The cars and trucks divide their time between the floor and Evan's mouth, Heather says. All of the recent toy safety recalls have alarmed her.
"I'm trying hard not to get anything from China now which is very hard to do but, you can do it here." The recalls have forever changed the way she'll buy toys.
"Absolutely. I never even thought about it before and now it's all I think about especially with Christmas and both their birthdays. I'm worried about what they're going to get. I'm definitely concerned about it."
Peapods owner Millie Adelsheim says she's seeing a lot of new customers lately.
"Business is booming. Last Saturday was our busiest day we've ever had and that's only the middle of November and things will just keep getting busier through Christmas obviously."
It's clear many of the people buying her toys are at her store because they're worried about safety, Adelsheim says. Although she does carry some Chinese imports, she has plenty of other options and it's those items shoppers are snatching-up, she says.
"The U.S.-made products are really just soaring this year. We've got a line of little pine cars, trucks and airplanes. I think they retail for about $5 and those are just flying out the door by the hundred. Uncle Goose alphabet blocks, which are made in Michigan, have been doing really well. The Beka unit blocks, which are made here in St. Paul, are also doing really well."
A couple of miles from the toy store, Beka Incorporated's President and co-owner Jamie Seeley Kreisman is taking a break from assembling wooden children's looms to talk about about business this year.
"This is actually going to Comstock, Texas -- this is a train table, this is an easel going to Mountain View, California.
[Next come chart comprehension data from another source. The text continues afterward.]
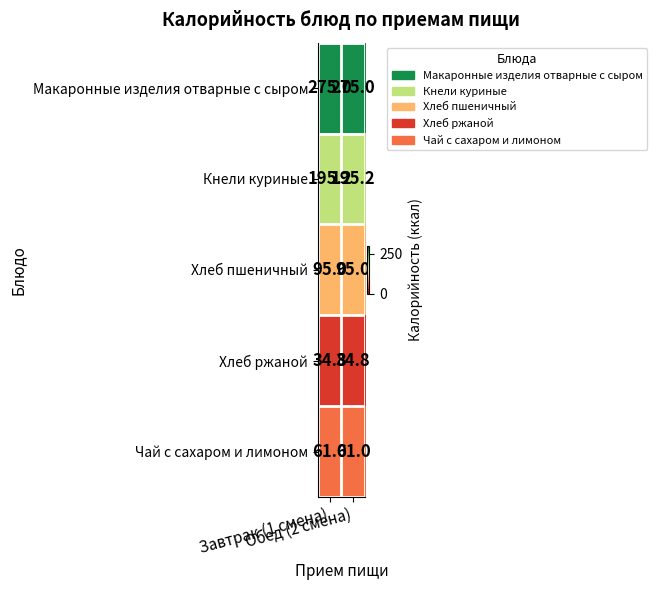

What is the sum of all Кнели куриные values?

390.4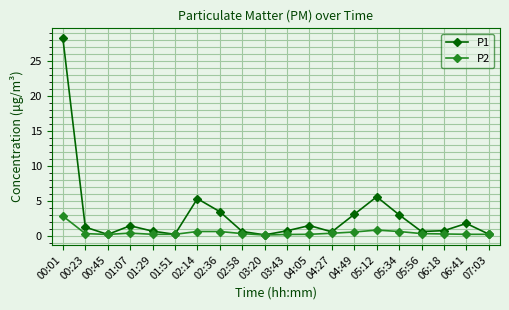

What is the minimum value shown in the chart?

0.2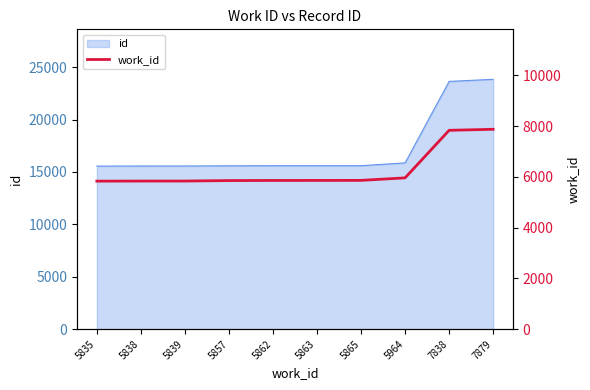

How many values exceed 5863?

4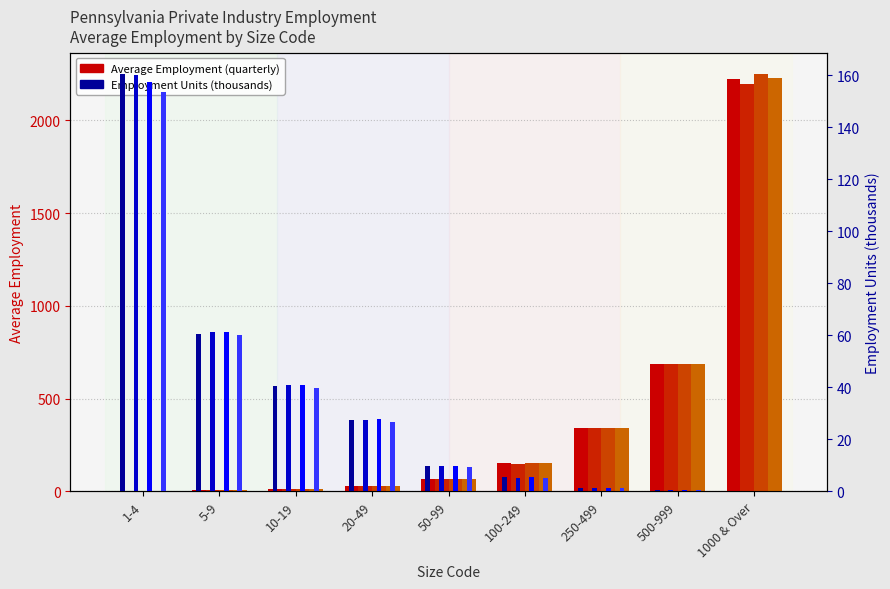

Rank the categories by Q2 Avg Employment value from highest to lowest.

1000 & Over, 500-999, 250-499, 100-249, 50-99, 20-49, 10-19, 5-9, 1-4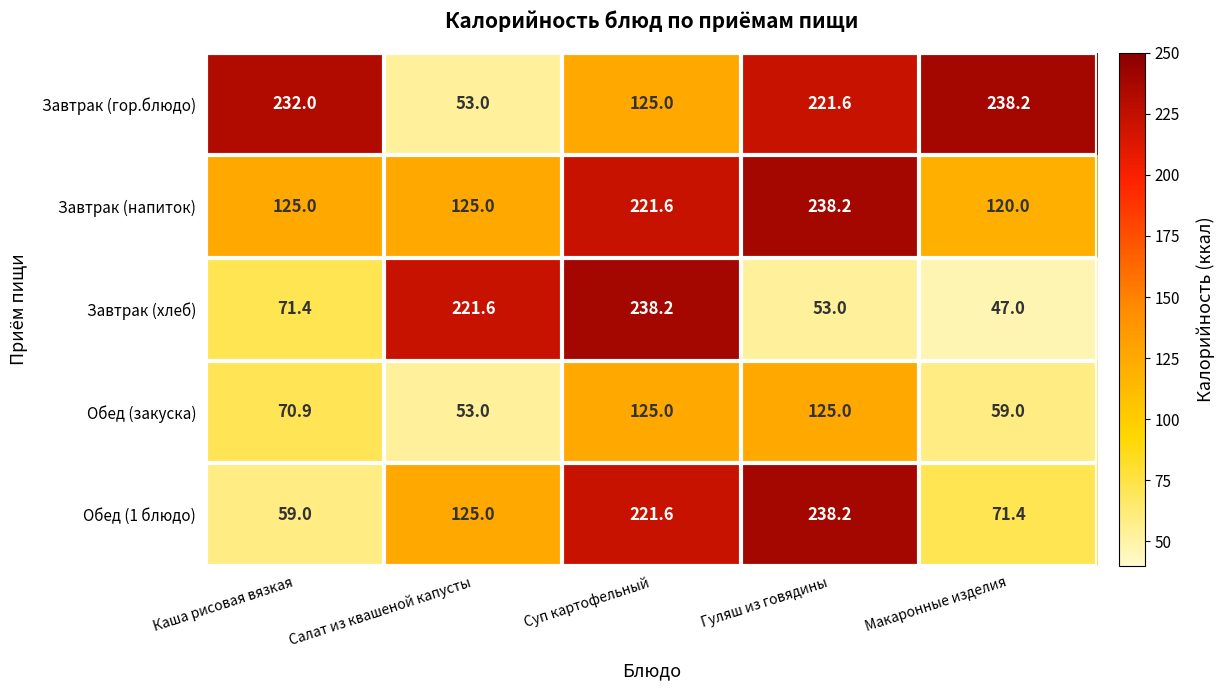

What is the sum of the Завтрак (гор.блюдо) values at Каша рисовая вязкая and Макаронные изделия?

470.2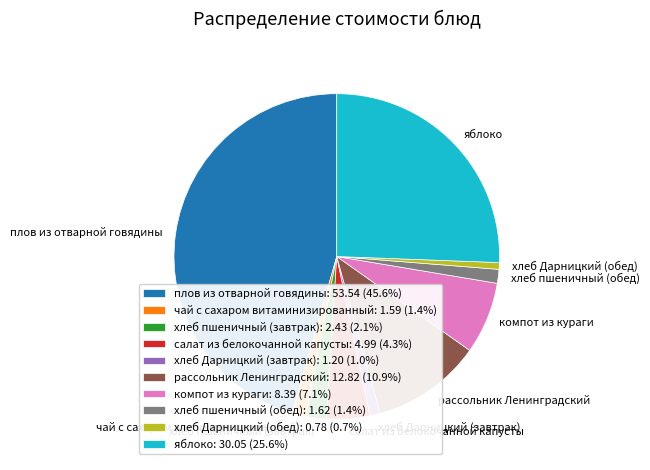

Combined, do компот из кураги and чай с сахаром витаминизированный account for over 50%?

No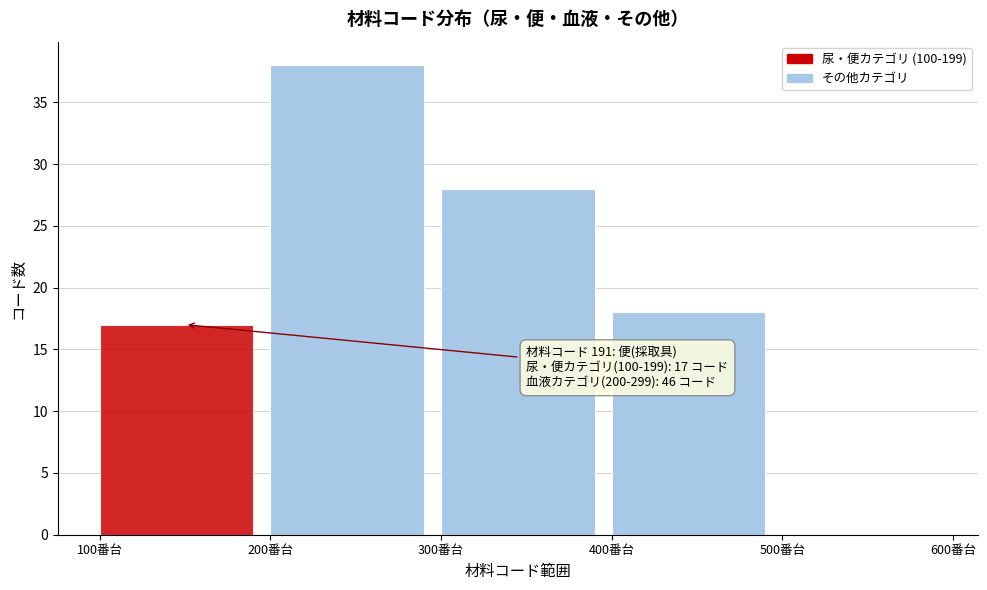

Which range on the x-axis has the tallest bar?

200 to 300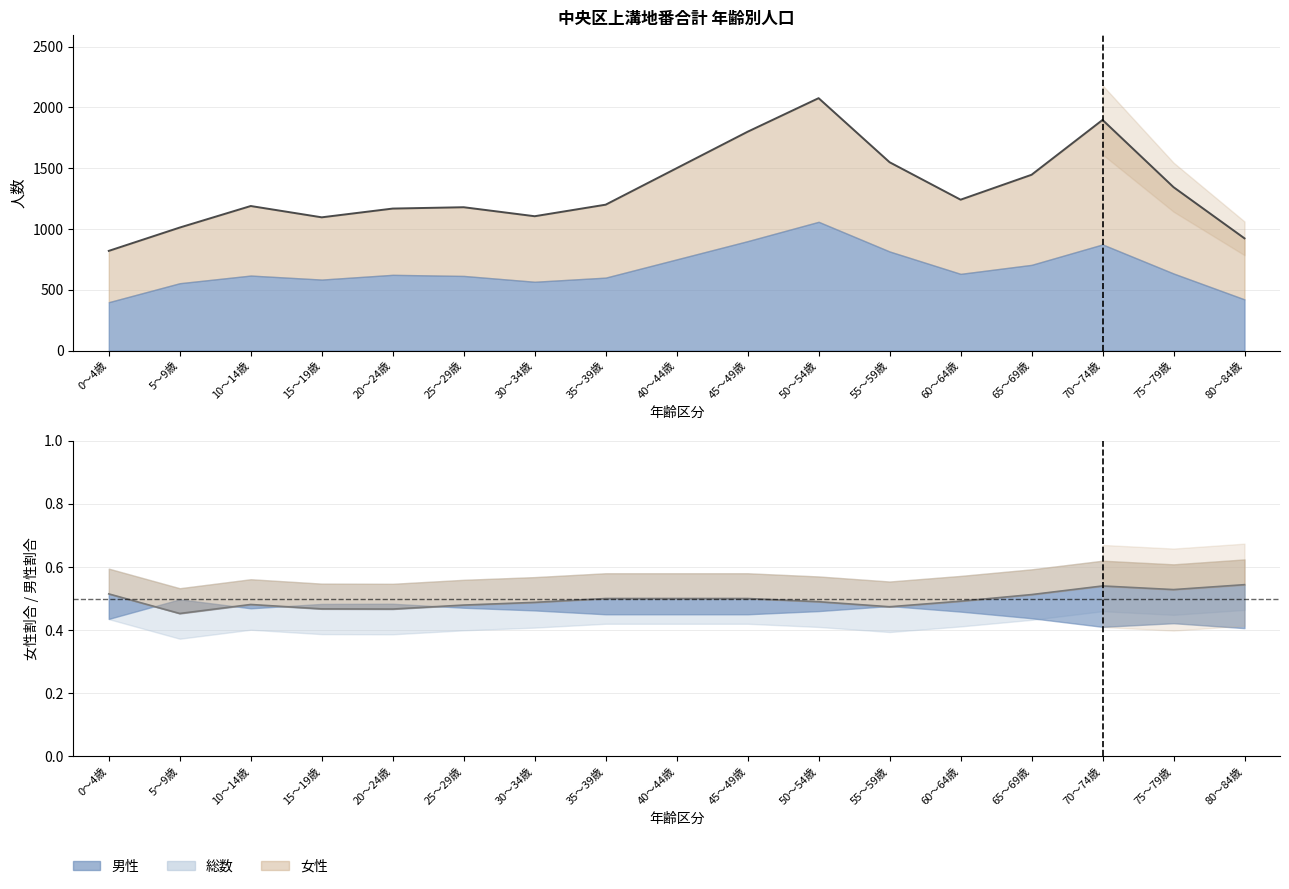

Read the value at 40～44歳, to the nearest 50.

1500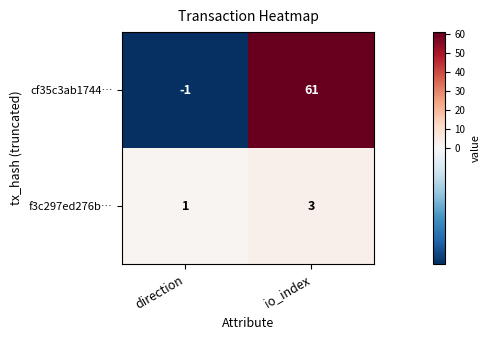

List the series in order of their overall mean, highest first.

cf35c3ab1744…, f3c297ed276b…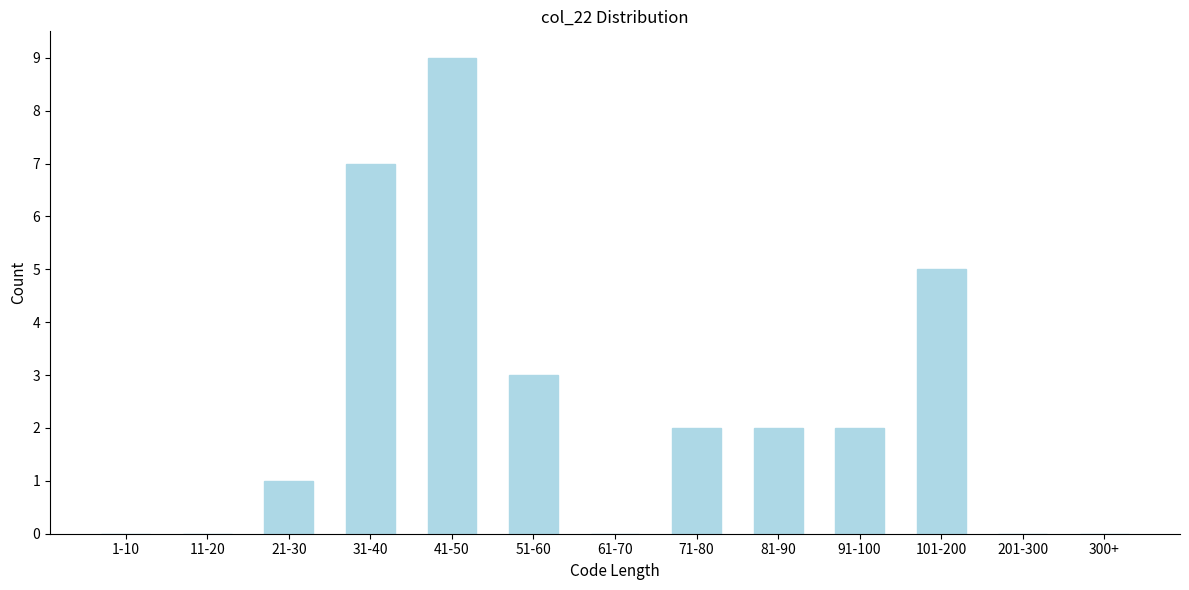

Reading right to left, extract all data points from this chart.

300+=0	201-300=0	101-200=5	91-100=2	81-90=2	71-80=2	61-70=0	51-60=3	41-50=9	31-40=7	21-30=1	11-20=0	1-10=0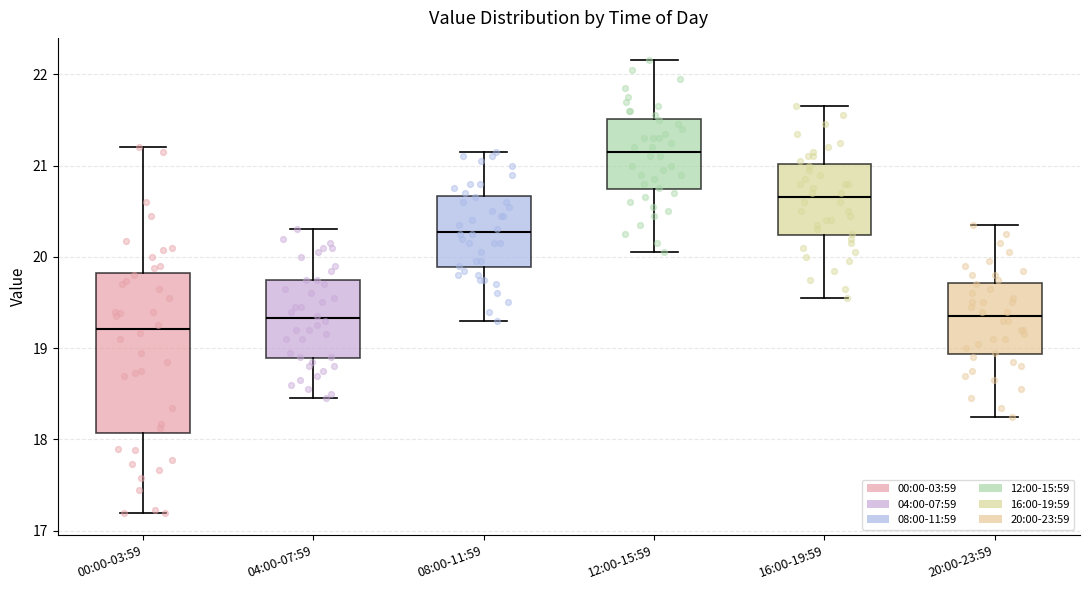

Which box's median line is the lowest?

00:00-03:59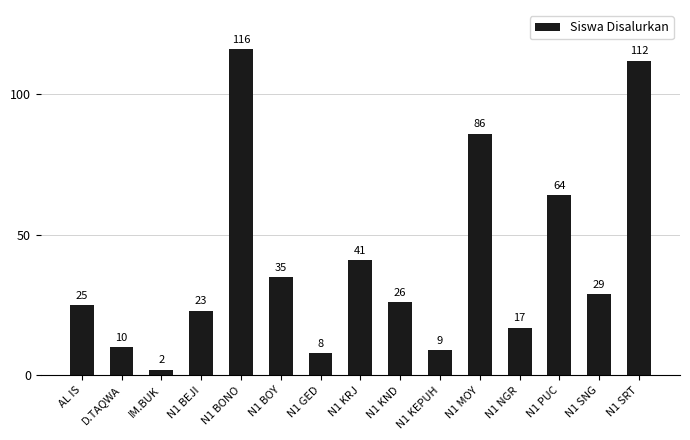

The value at N1 SNG is 29. True or false?

True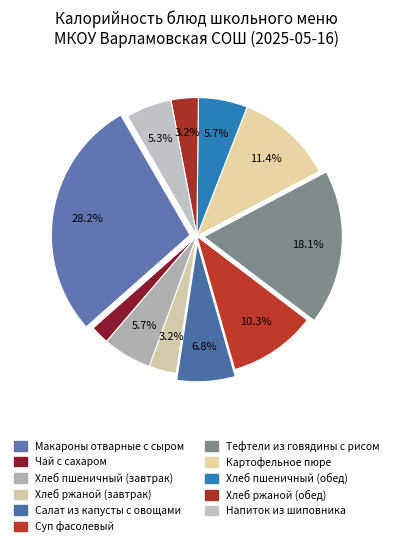

How many slices are in this pie chart?

11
This is another easel going to Boulder, Colorado," he says, standing in front of a stack of boxes that will soon leave the shop for customers all over the country.
"As soon as I started reading about the toy recalls, what I started doing is ordering raw materials to make sure that we have plenty of material on-hand."
It's a good thing Kreisman stocked up on supplies.
"We're seeing a huge spike in sales. People say what does it mean to your business? And we don't know yet because we don't know how long-lasting this impact will be but the current recalls certainly have people afraid to buy imported products -- Chinese products in particular."
On the other side of the Twin Cities in the lower level of a St. Louis Park home Debbie Klaers sews the finishing touches into a gigantic, black pirate hat.
Klaers is one of a half dozen employees of a small business called Fairy Finery. For the past nine years they've been making durable dress-up clothes, including fairy princess gowns.
"We also have knights, Robinhood, you could be the Sheriff of Nottingham, you could be a king, it could be a cloak of invisibility. Many, many, things," says Susan Berns owns the Fairy Finery.
"I would say business is up over 50 percent in the last two, three months," Berns says.
She attributes her increased sales to concern about the safety of toys from China. But she's quick to make the point that companies, not countries, make toys. She predicts the newfound interest in toy safety will give way to broader consumer scrutiny of retailers.
"I would not call if a fluke at all. I think it's an inevitability and having this mass level of consumerism and consumption of all products but especially for children, especially at this time of year. At some point it's got to impact because you can't create the volume of products that are being pushed at us as consumers without their being some risk of them not being made in a way that's safe."
Back at the natural toy store, Peapods, co-owner Millie Adelsheim says it's not uncommon for her to see new customers balk at the prices she charges for toys she knows are safe. Still, she says she's having a hard time keeping up with the demand. She's not sure this is a long-term trend.
"I really don't know if it's just a short-lived hysteria. (If) it's going to last through this Christmas season and people will forget about it, or if it's actually going to make some meaningful changes in our consumer behavior in this culture; if people are going to start paying more attention how and where things are made, to buying things that are going to be a little better quality, a little more long lasting, a little more expensive. People want things cheap -- we're all so tempted by the cheap, cheap, cheap."